Different approaches and formulas have been proposed how to determine the MU in medical laboratory with imprecision and bias of the methods considered as components of the MU (Nordtest, Eurolab, Cofrac etc.). The bias could be obtained from certified reference calibrators (CRC), proficiency tests (PT), and inter-laboratory internal quality control scheme (IQCS) programs. The bias uncertainty, the combined and the expanded uncertainty could be estimated using the different mentioned models or approaches. In our study the bias was highest using PT, followed by CRC and IQC data, which were similar. The Cofrac approach showed the highest uncertainties and the Eurolab approach requires additional measurements to obtain uncertainty data. In summary, the Nordtest approach using IQC data was therefore found to be the most practical formula [13-15].

COMMUTABILITY

IQC and EQA materials are frequently not assessed for commutability because of technical and economic concerns. The use of single-donor samples, which is preferable to overcome commutability problems, may however limit the achievement of adequate volumes of samples needed for preparing sufficient amount of control materials [16,17]. On the other hand, pooled samples have the potential limitation that interactions of components such as proteins may cause modification of the matrix. The European Federation of Laboratory Medicine (EFLM) has recently stressed the need that the especially EQA material matrix and its commutability should be specified by providers, because the interpretation of differences between results in an EQA program is strongly dependent on the nature of the employed material [18]. Based on the results of some projects of analytical performance in general clinical chemistry using commutable samples targeted with reference measurement procedures it’s obvious that the use of commutable samples especially in EQA is mandatory to change conventional EQA using non-commutable materials and consensus ‘peer’ group assessment with the EQA programme based on clinically oriented analytical performance specifications that meet metrological criteria and traceability [19-21]. The commutability also matters for IQC materials that should be used by clinical laboratories to derive the random component of the uncertainty of measured results. The material evaluating the random uncertainty must be different from the control material used for checking the alignment of the measuring systems and should be commutable, closely resembling to patient sample, to provide accurate information about the imprecision performance of the assay [22-23].

DISCUSSION

We provided a brief overview of the practical importance of IQC in connection with EQA programs using commutable materials in laboratory medicine. They have to be employed either as common calibrators for implementing metrological traceability or as control materials in EQA and IQC programs within the total testing pathway. The use of non-commutable RMs may introduce a significant bias in the calibrated procedures producing incorrect results for patient samples. The non-commutable materials in EQA programs prevents the transferability of participating laboratory performance to the measurement of patient samples. Only commutable control materials may provide the proper information for the imprecision, bias and estimation of measurement uncertainty. Providers of reference and control materials should assess the commutability of those materials before their use.

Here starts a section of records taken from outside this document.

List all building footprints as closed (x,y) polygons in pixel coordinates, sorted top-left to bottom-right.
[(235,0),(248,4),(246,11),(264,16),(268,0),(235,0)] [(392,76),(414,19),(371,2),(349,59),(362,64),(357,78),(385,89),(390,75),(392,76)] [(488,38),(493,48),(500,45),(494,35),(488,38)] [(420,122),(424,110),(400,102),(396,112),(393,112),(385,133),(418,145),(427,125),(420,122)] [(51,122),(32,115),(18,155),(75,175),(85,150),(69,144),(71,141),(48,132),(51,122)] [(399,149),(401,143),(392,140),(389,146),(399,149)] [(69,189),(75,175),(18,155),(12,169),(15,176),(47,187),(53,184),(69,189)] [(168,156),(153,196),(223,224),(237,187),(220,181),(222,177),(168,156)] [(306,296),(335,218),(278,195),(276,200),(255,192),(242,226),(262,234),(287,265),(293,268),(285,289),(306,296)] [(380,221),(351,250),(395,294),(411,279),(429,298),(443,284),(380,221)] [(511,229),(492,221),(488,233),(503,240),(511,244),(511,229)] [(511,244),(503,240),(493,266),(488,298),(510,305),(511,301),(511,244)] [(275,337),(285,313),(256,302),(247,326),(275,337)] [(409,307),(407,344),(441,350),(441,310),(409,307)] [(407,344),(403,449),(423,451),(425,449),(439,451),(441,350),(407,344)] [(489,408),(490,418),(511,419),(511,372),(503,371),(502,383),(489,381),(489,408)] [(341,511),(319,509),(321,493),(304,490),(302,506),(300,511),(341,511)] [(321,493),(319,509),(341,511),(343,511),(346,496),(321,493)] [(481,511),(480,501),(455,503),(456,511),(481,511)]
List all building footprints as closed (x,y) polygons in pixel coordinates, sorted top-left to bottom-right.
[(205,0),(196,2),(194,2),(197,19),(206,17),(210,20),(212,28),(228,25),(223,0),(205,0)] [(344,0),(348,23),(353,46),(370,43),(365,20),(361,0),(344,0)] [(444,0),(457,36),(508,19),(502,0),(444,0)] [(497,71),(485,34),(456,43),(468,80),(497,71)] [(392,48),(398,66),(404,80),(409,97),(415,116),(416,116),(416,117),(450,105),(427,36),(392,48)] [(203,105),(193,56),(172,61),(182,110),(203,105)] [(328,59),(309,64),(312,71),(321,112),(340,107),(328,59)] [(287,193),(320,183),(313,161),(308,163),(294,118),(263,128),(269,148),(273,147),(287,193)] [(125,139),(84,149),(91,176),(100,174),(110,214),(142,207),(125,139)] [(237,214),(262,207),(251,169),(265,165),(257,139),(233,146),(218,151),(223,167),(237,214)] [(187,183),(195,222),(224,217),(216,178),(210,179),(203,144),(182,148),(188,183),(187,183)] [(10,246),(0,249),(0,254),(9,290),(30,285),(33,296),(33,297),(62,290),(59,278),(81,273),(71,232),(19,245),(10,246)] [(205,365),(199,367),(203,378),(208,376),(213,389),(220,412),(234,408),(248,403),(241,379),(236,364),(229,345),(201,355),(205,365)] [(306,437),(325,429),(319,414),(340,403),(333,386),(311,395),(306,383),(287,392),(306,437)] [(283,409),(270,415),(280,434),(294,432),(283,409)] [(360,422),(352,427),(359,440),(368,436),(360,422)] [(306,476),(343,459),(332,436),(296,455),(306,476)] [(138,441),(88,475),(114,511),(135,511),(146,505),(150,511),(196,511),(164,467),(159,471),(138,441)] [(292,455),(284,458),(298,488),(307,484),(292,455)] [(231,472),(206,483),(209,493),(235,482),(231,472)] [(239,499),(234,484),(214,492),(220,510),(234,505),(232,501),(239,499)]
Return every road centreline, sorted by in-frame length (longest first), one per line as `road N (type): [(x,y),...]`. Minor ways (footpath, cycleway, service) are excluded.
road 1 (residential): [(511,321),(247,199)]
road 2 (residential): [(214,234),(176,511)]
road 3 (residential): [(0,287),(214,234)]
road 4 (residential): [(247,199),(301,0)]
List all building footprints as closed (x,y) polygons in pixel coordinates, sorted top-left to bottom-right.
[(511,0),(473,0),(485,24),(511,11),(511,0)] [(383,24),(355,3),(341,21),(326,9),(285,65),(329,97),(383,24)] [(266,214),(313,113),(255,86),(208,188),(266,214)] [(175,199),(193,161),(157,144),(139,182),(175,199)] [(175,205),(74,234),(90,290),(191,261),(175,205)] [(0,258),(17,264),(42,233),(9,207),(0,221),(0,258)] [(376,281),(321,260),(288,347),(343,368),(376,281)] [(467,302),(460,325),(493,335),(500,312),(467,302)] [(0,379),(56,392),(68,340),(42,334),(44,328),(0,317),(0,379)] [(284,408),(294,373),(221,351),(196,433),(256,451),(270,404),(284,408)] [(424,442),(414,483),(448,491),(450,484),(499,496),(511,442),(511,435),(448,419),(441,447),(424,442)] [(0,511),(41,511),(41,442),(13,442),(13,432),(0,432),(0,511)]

The importance of commutability has essential role in standardization and accreditation process, consistent clinical decisions and improving patient outcomes with additional use and rarely implemented of patient’s test results for laboratory QC monitoring. The only exception is haematology testing where Bull’s patient based real-time QC algorithm which was accepted and implemented in routine QC practices [24]. In the last two decades we have faced progress with the improved laboratory total automation, information technology and standardization/harmonization of laboratory methods, so there are no more obstacles and limitations for such algorithms and use of “big data” in laboratory QC monitoring processes.